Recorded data
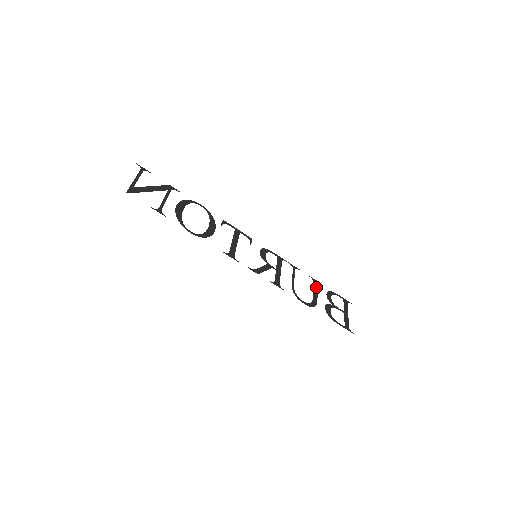
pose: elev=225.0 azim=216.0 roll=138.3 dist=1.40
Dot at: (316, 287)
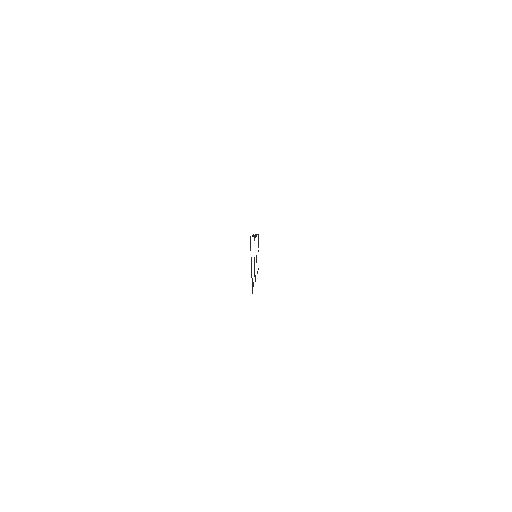
Dot at: occluded
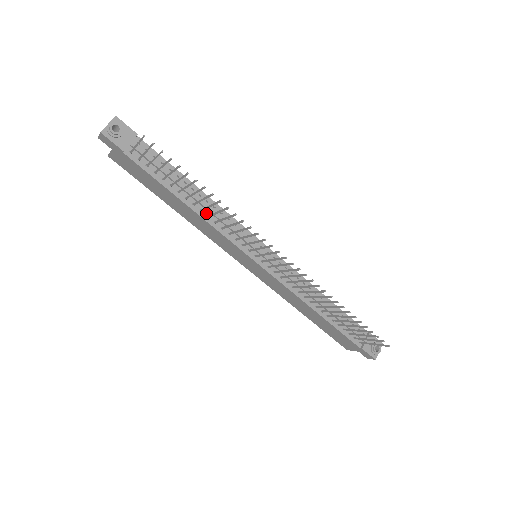
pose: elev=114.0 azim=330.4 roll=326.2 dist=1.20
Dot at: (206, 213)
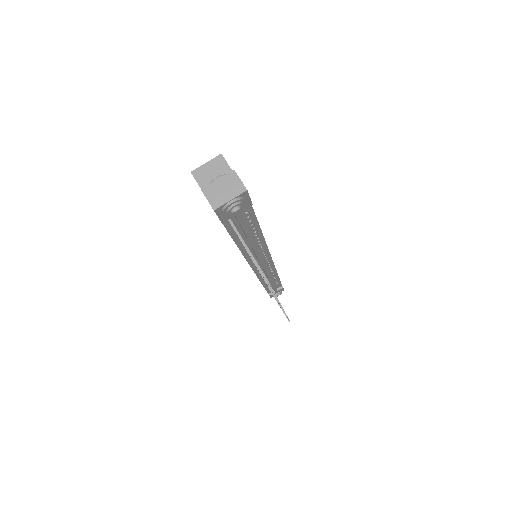
Dot at: occluded
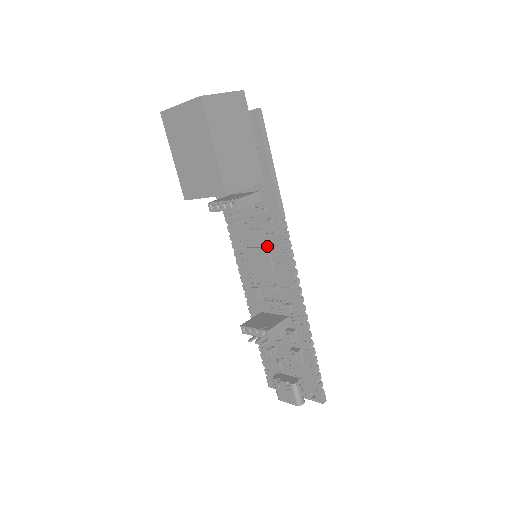
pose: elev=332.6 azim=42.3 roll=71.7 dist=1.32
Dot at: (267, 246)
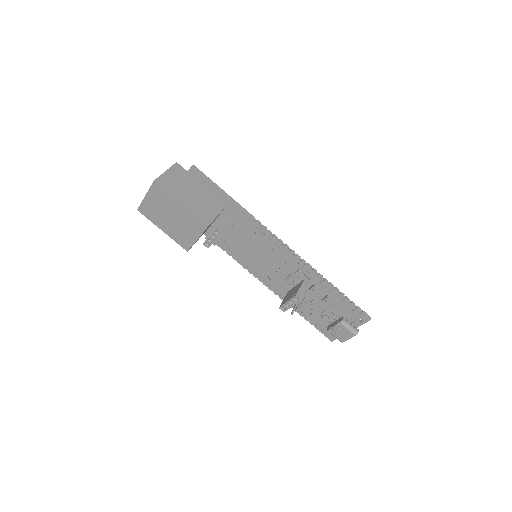
Dot at: (258, 244)
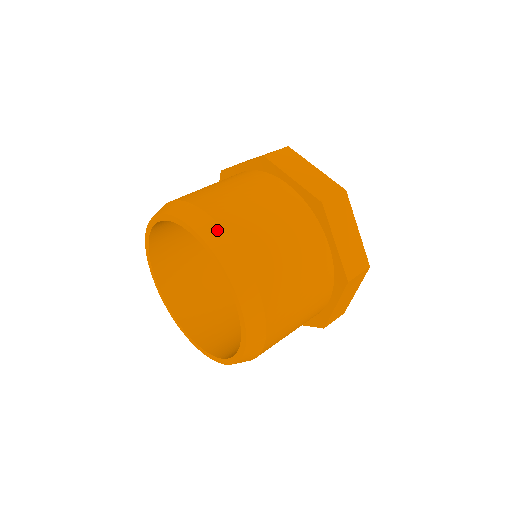
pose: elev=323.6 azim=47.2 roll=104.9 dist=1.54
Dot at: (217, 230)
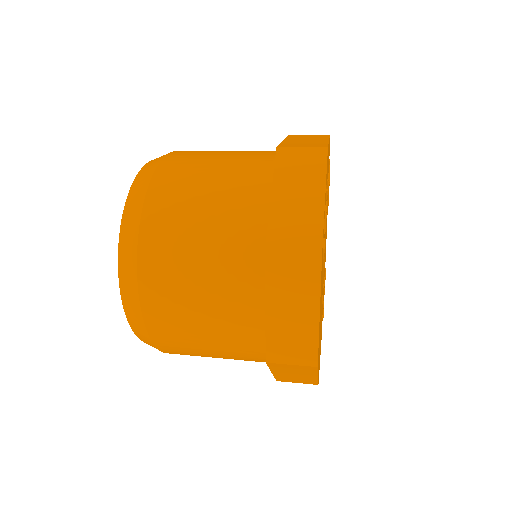
Dot at: occluded
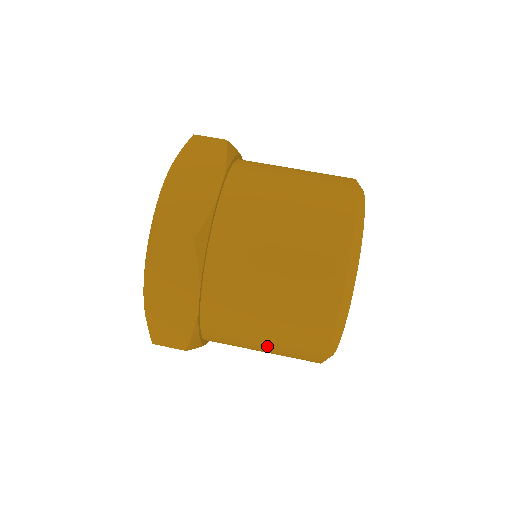
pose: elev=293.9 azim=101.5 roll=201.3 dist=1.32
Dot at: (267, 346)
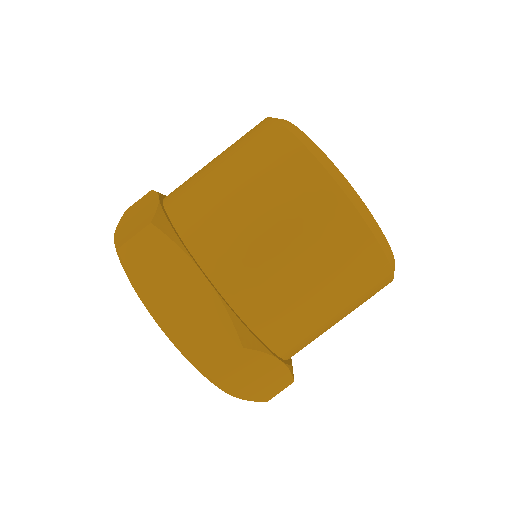
Dot at: occluded
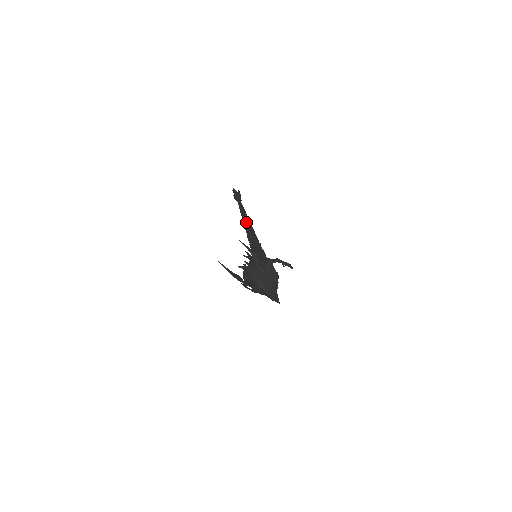
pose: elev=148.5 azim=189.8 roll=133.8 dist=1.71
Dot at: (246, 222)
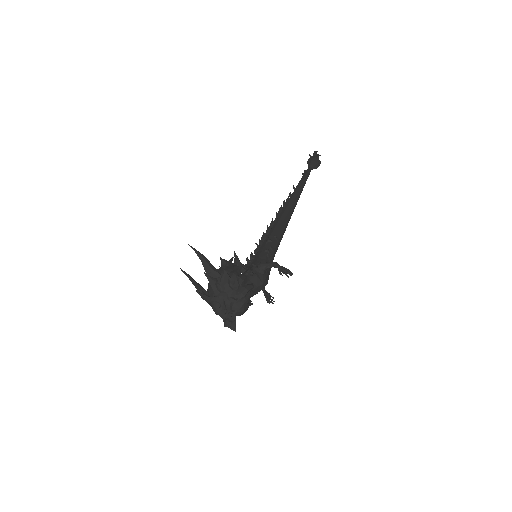
Dot at: (286, 203)
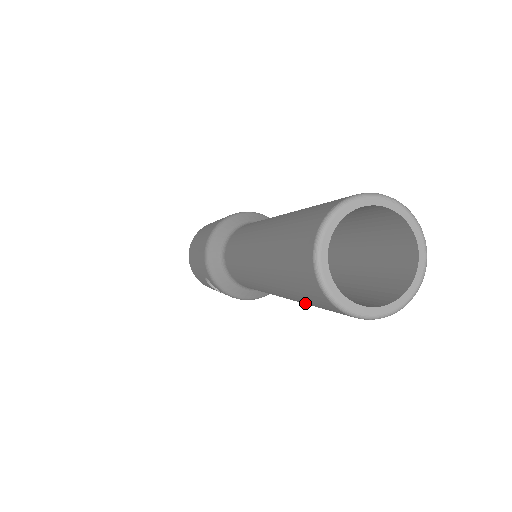
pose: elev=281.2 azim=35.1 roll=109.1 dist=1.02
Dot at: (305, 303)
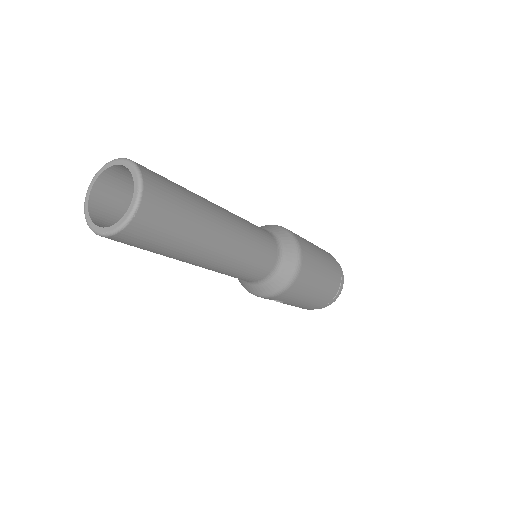
Dot at: (158, 253)
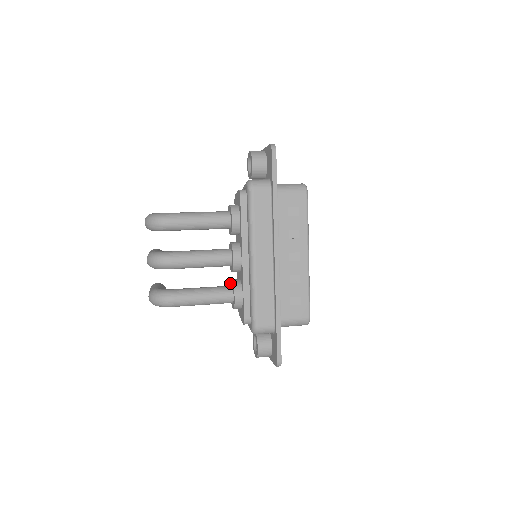
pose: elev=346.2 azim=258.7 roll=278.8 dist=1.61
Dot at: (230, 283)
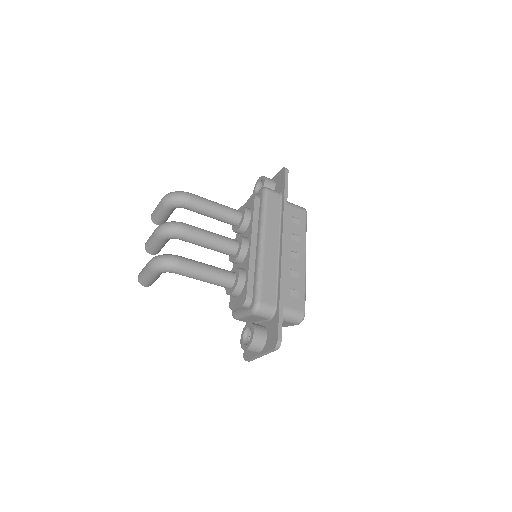
Dot at: occluded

- **Set problem**:
Output everything in the listing from the line containing "pose: elev=293.9 azim=101.5" down through the end of the listing as a Markdown table with the columns Row and Line, numbering each row and skipping blank lines. Leave the pictures out of the answer.

- **Solved exercise**:
| Row | Line |
|---|---|
| 1 | pose: elev=293.9 azim=101.5 roll=201.3 dist=1.32 |
| 2 | Dot at: (267, 346) |
| 3 | Dot at: occluded |
| 4 | pose: elev=148.5 azim=189.8 roll=133.8 dist=1.71 |
| 5 | Dot at: (246, 222) |
| 6 | Dot at: (286, 203) |
| 7 | pose: elev=281.2 azim=35.1 roll=109.1 dist=1.02 |
| 8 | Dot at: (305, 303) |
| 9 | Dot at: (158, 253) |
| 10 | pose: elev=346.2 azim=258.7 roll=278.8 dist=1.61 |
| 11 | Dot at: (230, 283) |
| 12 | Dot at: occluded |